Bank of Namibia has appealed to commercial banks to continue being open and accommodative to local small businesses, and investigate innovative ways and means to be more supportive to assist and support economic recovery efforts.
These remarks were part of Johannes !Gawaxab, Bank of Namibia (BoN) governor’s speech, delivered on his behalf by deputy governor Leonie Dunn at the Bankers Association Namibia handover of leadership event last week.
“The sector’s collective efforts immensely assisted some of our SMEs in their hour of need through the relief measures instituted during the peak of the Covid-19 pandemic,” said !Gawaxab.
He added the central bank is currently reviewing the Covid-19 SME loan scheme criteria: “We hope that the review of modalities, previously considered too stringent, can help distressed but viable businesses stay afloat and thus save jobs”.
According to him, fees and charges remain one of the major concerns for most customers, and the sector cannot ignore the outcry.
!Gawaxab stated the central bank recently approved regulatory fees and charges strategy to systematically consider issues from various vantage points and incorporate the public’s views.

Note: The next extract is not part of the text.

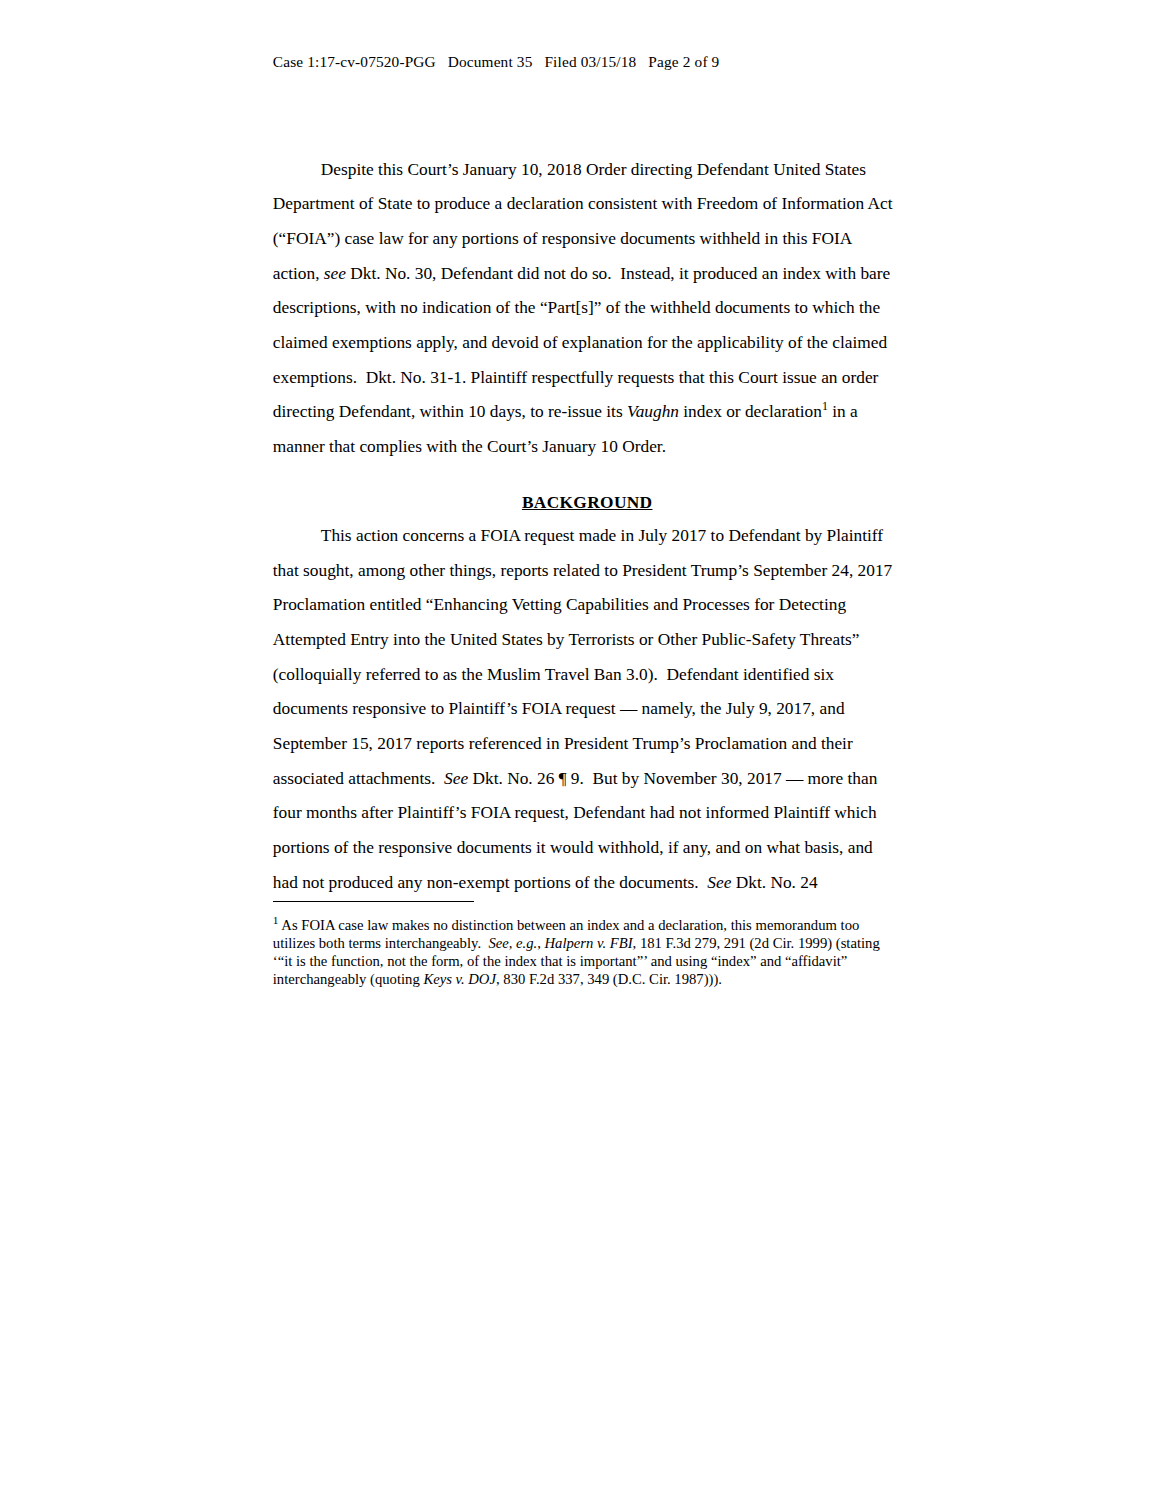Case 1:17-cv-07520-PGG Document 35 Filed 03/15/18 Page 2 of 9
Despite this Court’s January 10, 2018 Order directing Defendant United States Department of State to produce a declaration consistent with Freedom of Information Act (“FOIA”) case law for any portions of responsive documents withheld in this FOIA action, see Dkt. No. 30, Defendant did not do so. Instead, it produced an index with bare descriptions, with no indication of the “Part[s]” of the withheld documents to which the claimed exemptions apply, and devoid of explanation for the applicability of the claimed exemptions. Dkt. No. 31-1. Plaintiff respectfully requests that this Court issue an order directing Defendant, within 10 days, to re-issue its Vaughn index or declaration1 in a manner that complies with the Court’s January 10 Order.
BACKGROUND
This action concerns a FOIA request made in July 2017 to Defendant by Plaintiff that sought, among other things, reports related to President Trump’s September 24, 2017 Proclamation entitled “Enhancing Vetting Capabilities and Processes for Detecting Attempted Entry into the United States by Terrorists or Other Public-Safety Threats” (colloquially referred to as the Muslim Travel Ban 3.0). Defendant identified six documents responsive to Plaintiff’s FOIA request — namely, the July 9, 2017, and September 15, 2017 reports referenced in President Trump’s Proclamation and their associated attachments. See Dkt. No. 26 ¶ 9. But by November 30, 2017 — more than four months after Plaintiff’s FOIA request, Defendant had not informed Plaintiff which portions of the responsive documents it would withhold, if any, and on what basis, and had not produced any non-exempt portions of the documents. See Dkt. No. 24
1 As FOIA case law makes no distinction between an index and a declaration, this memorandum too utilizes both terms interchangeably. See, e.g., Halpern v. FBI, 181 F.3d 279, 291 (2d Cir. 1999) (stating ‘“it is the function, not the form, of the index that is important”’ and using “index” and “affidavit” interchangeably (quoting Keys v. DOJ, 830 F.2d 337, 349 (D.C. Cir. 1987))).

The three-year strategy’s outcome is to deal with the persistent outcry of high fees and charges, especially those levied by commercial banks.
In addition, the strategy aims to ensure quality financial services are accessible through affordable means to every Namibian.
Incoming president of BAN and Bank Windhoek MD Baronice Hans said one of the ongoing challenges that need to be addressed during the next 12 months of Bank Windhoek’s tenure at the helm of the association is to clarify the role of the sector to the public and relevant stakeholders.
“Information empowers people and allows them to make better choices, and I believe that we need to make a concerted effort to ensure that our society has a better understanding of banking, and especially financial discipline and the productive use of debt,” noted Hans.
Bank Windhoek took over from Nedbank Namibia for the chairmanship of the association for 12 months.
Nedbank Namibia MD Martha Murorua stated credit risks to the banking sector might increase in 2022 on the back of potential interest rate hikes, inflationary pressures and a slower-than-expected economic recovery.
These difficulties affect the banking industry and the rest of the economy.
“The upside of the pandemic is the immense strides made by the BAN members to fast-track digital banking innovations, which elevated banking convenience for our clients to literally bank from anywhere at any time,” she said.